A liberdade de expressão era uma prerrogativa que, segundo o que era convencionalmente aceite, oferecia a cada um a possibilidade de comentar factos do modo que melhor se entendesse. Agora, olhando em redor, parece estar instituído algo diverso: a liberdade de expressão concede a cada um o direito de forjar os factos à medida das opiniões que se defendem e se querem ver partilhadas.
Inventar factos não é, todavia, uma novidade. No início da última década do século XV, em Toledo, vários judeus e convertidos foram acusados de assassinar um menino que nunca existiu. Recordando que nunca ninguém deu pela falta de menino algum, nem se encontrou depois qualquer corpo, a historiadora Mercedes García-Arenal, do Conselho Superior de Investigações Científicas de Espanha, contava há tempos ao diário espanhol El País que, em consequência da falsidade, a Inquisição montou “um processo com confissões sob tortura e vários judeus e judeus convertidos foram queimados. Este facto serviu para sossegar as vozes que se levantavam contra a Inquisição e para decretar a expulsão dos judeus”.
Muitos séculos depois, há apenas dois anos, em Bangalore, na Índia, um jovem paquistanês de 26 anos foi acusado por populares de ter raptado uma criança. A incriminação ocorreu no momento em que as televisões locais difundiam a notícia da entrada na Índia de cinco mil paquistaneses sequestradores de crianças. Um vídeo que as autoridades paquistanesas tinham realizado para uma campanha que visava alertar os familiares das crianças que circulam pelas ruas de Karachi para terem cuidado com elas foi truncado e divulgado através do WhatsApp como se se tratasse de uma recente ocorrência local. Pouco depois, as imagens eram usadas como prova contra o rapaz. A acusação era falsa, mas a sentença dos populares foi o linchamento. Na sequência do caso, a polícia de Bangalore pediu que apenas fosse propagada informação cuja veracidade fosse devidamente verificada. No ano anterior, também na Índia, os rumores no WhatsApp tinham sido a causa de múltiplas mortes.

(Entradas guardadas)
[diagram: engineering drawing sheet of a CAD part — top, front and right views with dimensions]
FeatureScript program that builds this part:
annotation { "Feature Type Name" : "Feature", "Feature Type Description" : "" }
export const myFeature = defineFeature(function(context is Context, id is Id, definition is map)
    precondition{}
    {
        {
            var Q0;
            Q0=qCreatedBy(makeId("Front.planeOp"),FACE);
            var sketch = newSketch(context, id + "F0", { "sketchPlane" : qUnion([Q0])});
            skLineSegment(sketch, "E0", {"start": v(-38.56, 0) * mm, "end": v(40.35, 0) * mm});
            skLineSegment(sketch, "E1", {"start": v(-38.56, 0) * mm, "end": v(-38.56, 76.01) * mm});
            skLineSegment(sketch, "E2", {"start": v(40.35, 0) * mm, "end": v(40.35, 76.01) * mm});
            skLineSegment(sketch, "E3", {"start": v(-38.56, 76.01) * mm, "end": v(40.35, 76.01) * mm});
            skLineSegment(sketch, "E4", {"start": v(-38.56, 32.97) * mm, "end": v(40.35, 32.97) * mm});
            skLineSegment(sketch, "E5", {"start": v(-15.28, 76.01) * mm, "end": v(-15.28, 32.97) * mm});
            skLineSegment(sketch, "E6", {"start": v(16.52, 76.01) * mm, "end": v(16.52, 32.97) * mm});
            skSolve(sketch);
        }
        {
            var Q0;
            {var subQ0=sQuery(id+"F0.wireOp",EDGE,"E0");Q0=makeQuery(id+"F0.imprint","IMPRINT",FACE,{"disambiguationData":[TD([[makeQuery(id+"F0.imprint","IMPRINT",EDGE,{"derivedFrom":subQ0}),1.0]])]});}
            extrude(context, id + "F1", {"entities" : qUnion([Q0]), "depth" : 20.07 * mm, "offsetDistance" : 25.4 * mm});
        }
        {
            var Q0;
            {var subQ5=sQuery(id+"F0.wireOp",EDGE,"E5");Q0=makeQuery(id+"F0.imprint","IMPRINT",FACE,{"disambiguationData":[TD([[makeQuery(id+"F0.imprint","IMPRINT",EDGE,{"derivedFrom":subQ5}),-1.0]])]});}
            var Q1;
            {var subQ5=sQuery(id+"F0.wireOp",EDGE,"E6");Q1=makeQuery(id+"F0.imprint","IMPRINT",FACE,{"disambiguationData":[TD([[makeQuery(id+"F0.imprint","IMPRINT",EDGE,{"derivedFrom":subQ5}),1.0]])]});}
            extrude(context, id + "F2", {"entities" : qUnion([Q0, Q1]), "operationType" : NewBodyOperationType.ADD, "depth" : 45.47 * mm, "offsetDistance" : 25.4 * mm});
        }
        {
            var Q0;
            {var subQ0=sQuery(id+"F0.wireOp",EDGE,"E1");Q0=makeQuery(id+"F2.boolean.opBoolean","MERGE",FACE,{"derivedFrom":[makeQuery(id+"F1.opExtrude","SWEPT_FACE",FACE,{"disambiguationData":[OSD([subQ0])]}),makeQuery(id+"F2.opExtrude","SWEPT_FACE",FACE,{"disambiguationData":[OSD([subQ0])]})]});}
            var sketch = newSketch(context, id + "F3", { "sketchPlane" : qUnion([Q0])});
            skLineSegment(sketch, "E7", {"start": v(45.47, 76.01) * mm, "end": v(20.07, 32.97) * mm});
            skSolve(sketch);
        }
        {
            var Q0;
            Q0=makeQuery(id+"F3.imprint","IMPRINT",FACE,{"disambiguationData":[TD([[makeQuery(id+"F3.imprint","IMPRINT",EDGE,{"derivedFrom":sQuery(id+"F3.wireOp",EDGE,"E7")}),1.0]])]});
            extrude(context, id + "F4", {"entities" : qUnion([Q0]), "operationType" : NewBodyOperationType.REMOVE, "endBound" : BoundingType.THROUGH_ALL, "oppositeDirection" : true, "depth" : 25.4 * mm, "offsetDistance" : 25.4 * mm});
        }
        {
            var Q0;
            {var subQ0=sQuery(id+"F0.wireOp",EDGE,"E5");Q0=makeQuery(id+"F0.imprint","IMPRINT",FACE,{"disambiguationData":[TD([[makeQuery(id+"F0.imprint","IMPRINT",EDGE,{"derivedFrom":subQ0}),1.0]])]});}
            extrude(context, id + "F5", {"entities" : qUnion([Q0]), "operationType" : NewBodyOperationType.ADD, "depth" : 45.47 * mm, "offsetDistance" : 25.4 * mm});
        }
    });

• **TAREFAS PROPOSTAS**:
a – Indique todas as cidades nomeadas no texto sobre a liberdade de expressão.
b – No texto sobre a liberdade de expressão, que idade tinha o jovem paquistanês acusado em Bangalore?
c – Prossiga o texto sobre a liberdade de expressão a partir da última frase, mantendo o mesmo tom.

• **RESPOSTAS**:
a – Toledo, Bangalore e Karachi.

b – Tinha 26 anos.

c –
É fatal quando a mentira acciona a crueldade. É perigoso falsificar os factos. O nível de perigo pode não ser idêntico em todo o mundo e em todas as ocasiões, mas o risco existe sempre. A quantidade de notícias falsas que têm circulado a propósito da crise de saúde pública é diluvial. De tal modo que a UNESCO lançou neste início de Maio uma campanha para combater tantas mentiras e evitar o mal que provocam. Em várias línguas, um conjunto de seis anúncios serve para avisar e recomendar: “Protejam-se das mentiras que estão no ar.”, “Não é o momento de tapar os olhos.”, “A verdade nunca deve ser mascarada.”, “Os médicos, as enfermeiras e os factos podem salvar-nos a vida.”, “Os factos imunizam contra o complot-19.”, “Privilegiar os factos é também um gesto protector.”.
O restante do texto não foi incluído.